# EXERCISE INSTRUCTIONS:
**A)** In the forum thread about what breaks immersion in movies, which show does Asher Grey say they could never get into because of laugh tracks?
**B)** Extend the forum thread about what breaks immersion in movies, picking up after its final post.

[Opening TEXT SHOWN section]

FuzzleTheMintyDog said:


> *It always comes down to bad writing. Unrealistic dialogue, characters having clearly rehearsed speeches and witty back and forth banter. In real life people talk over eachother.  *



I guess I can understand why people don't make their character speak over one another. It would be confusing to watch. x3 

I agree with you about phones and internet in movies though. I don't know why that spoils my immersion, since those things are part of daily life, but I prefer to see people in movies answering friggin *land-line phones*, even though nobody uses those anymore. 

Somebody opening a letter is okay, but somebody opening an email spoils my immersion in the story. Weird.


----------



## Fruitythebeetle (Feb 1, 2019)

again doesn't bother as much as long as it's not over done. then again phones are super dues ex machinas in a tiny convenient place.


also, we kinda have old phones we still use. so if folks on tv use them i'm not that bothered.


----------



## Cyberdragon (Feb 13, 2019)

Anyone hate incredibly stupid jokes? Remember that really long and awkward unfunny scene in Last Jedi where Chewy tries to eat a porg and the live one keeps fussing? If I were Chewy I would have made it seconds purely for not shutting up. Should have been a cutscene to the ship where Han looks up for a second after hearing a crunch or maybe a pew from a gun and the movie would have continued properly. XD


----------



## Asher Grey (Feb 13, 2019)

It might be just me, but laugh-tracks. Especially overused ones. I could never get into the big bang theory because character A says something, laugh track. Character B tilts their head at the statement, laugh track. Zooms out to get both characters in the frame, laugh track.

I know cinematic comedy isn't generally intended to be the most "immersive" type of media, but it's my favorite genre.


----------



## Asher Grey (Feb 13, 2019)

Fallowfox said:


> I guess I can understand why people don't make their character speak over one another. It would be confusing to watch. x3
> 
> I agree with you about phones and internet in movies though. I don't know why that spoils my immersion, since those things are part of daily life, but I prefer to see people in movies answering friggin *land-line phones*, even though nobody uses those anymore.
> 
> Somebody opening a letter is okay, but somebody opening an email spoils my immersion in the story. Weird.


And just think, far into the future, people answering smartphones will be a way of showing that it's set in the old days...

[Closing TEXT SHOWN section]
[Opening DATA LISTING section]

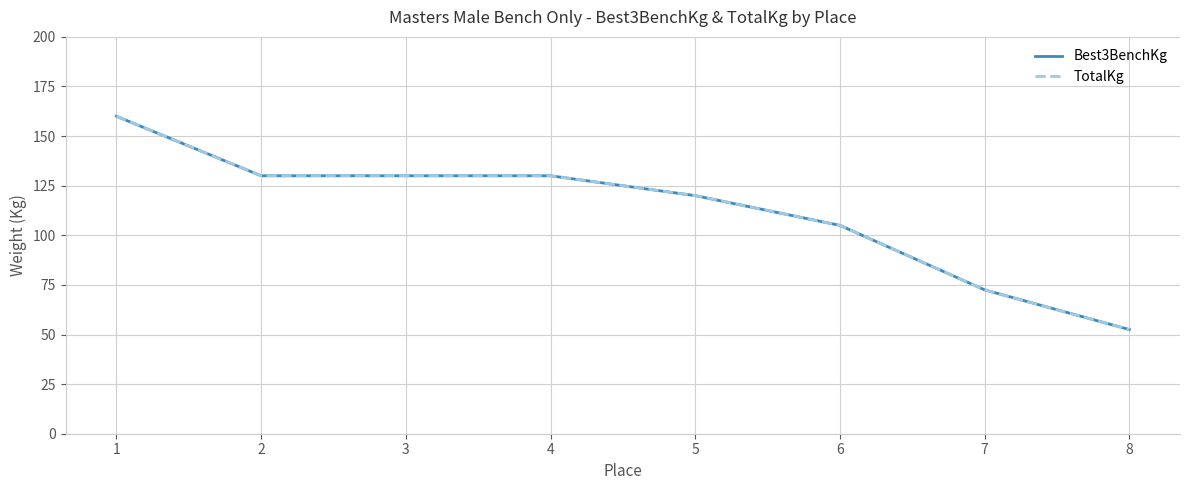

Which series has the largest total across all categories?

Best3BenchKg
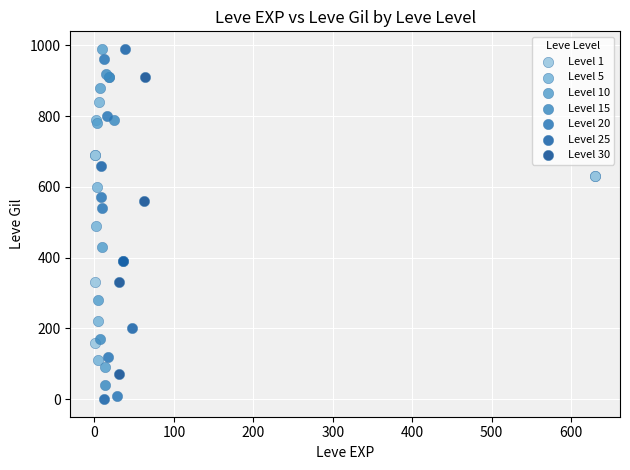

What are all the series names shown in the legend?

Level 1, Level 5, Level 10, Level 15, Level 20, Level 25, Level 30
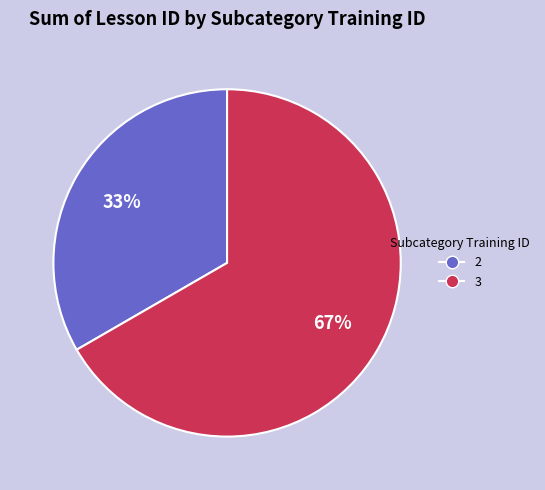

What percentage is the 2 slice, to the nearest percent?

33%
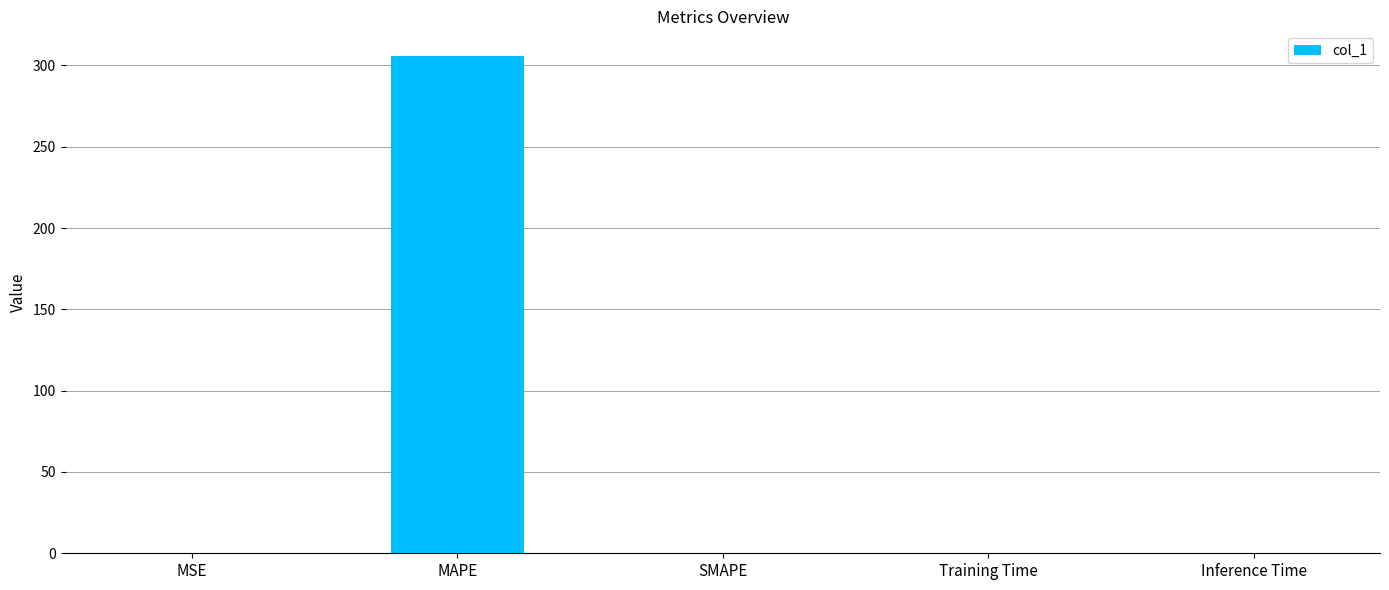

What is the greatest value displayed?

305.7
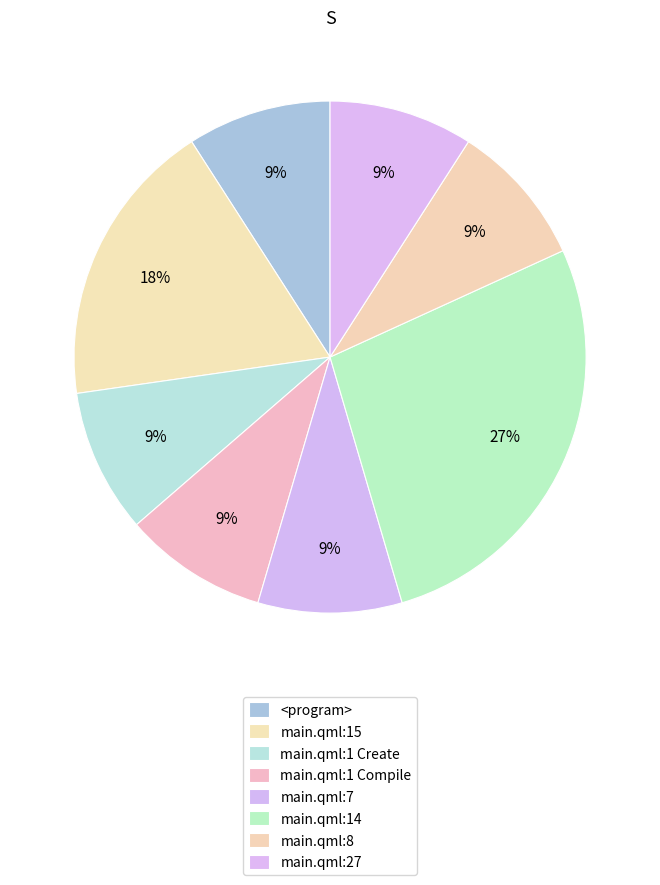

Does main.qml:14 represent more than half of the total?

No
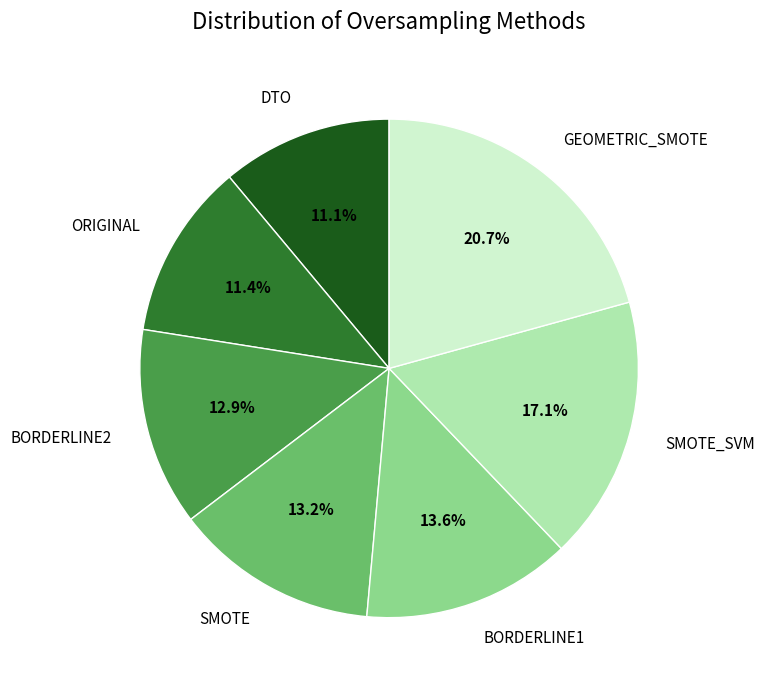

What percentage is NOT represented by BORDERLINE1?

86.4%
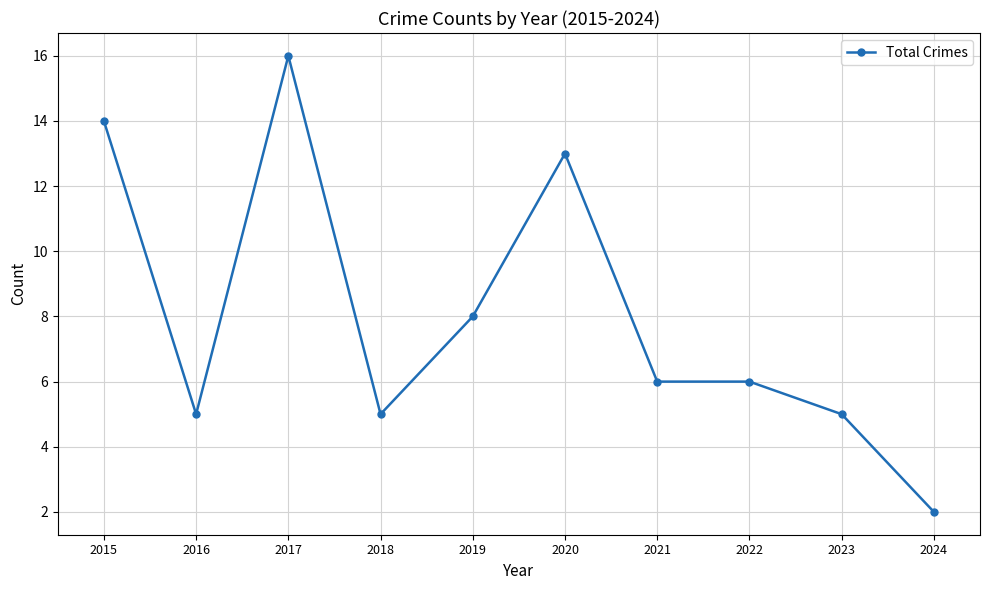

Reading left to right, what are all the values shown in this chart?

14	5	16	5	8	13	6	6	5	2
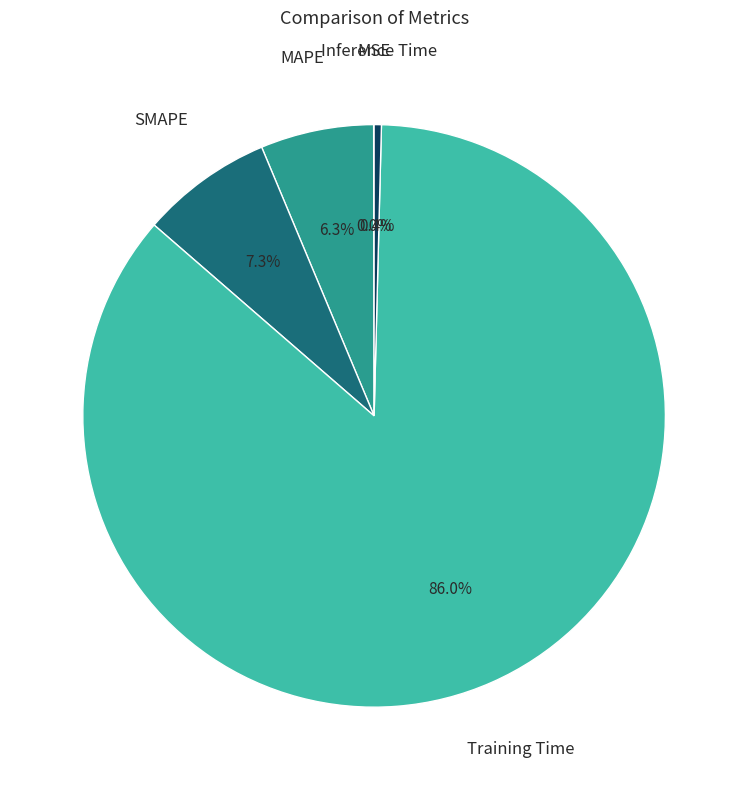

What percentage is NOT represented by MAPE?

93.7%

[Closing DATA LISTING section]

# ANSWERS TO EACH TASK:
**A)** The Big Bang Theory.

**B)**
----------



## Cyberdragon (Feb 14, 2019)

Asher Grey said:


> It might be just me, but laugh-tracks. Especially overused ones. I could never get into the big bang theory because character A says something, laugh track. Character B tilts their head at the statement, laugh track. Zooms out to get both characters in the frame, laugh track.
> 
> I know cinematic comedy isn't generally intended to be the most "immersive" type of media, but it's my favorite genre.



Laugh tracks have been in use sunce the 50s, just watch Leave it to Beaver and it's the same way. 50% of the audio is fake laughing.


----------



## Keefur (Feb 14, 2019)

I hate it when movies are used to score political points.  Movies are escapism.  I don't want to go to a movie to be reminded about what is politically correct or how to act to keep the environment pristine.  I hear that stuff all the time on the news, etc.  Then the actors use their fame to score even MORE political points which disconnects me from their roles when I see them in other movies.


----------



## Asher Grey (Feb 14, 2019)

Cyberdragon said:


> Laugh tracks have been in use sunce the 50s, just watch Leave it to Beaver and it's the same way. 50% of the audio is fake laughing.


I'm not questioning how long they've been around, though? Only saying it's bothersome. Really not sure what you're trying to convey here, as far as feedback


----------



## Keefur (Feb 14, 2019)

Asher Grey said:


> I'm not questioning how long they've been around, though? Only saying it's bothersome. Really not sure what you're trying to convey here, as far as feedback


Laugh tracks have been around since radio.  Some shows could not realistically be done in front of a live audience, so they were used to simulate one.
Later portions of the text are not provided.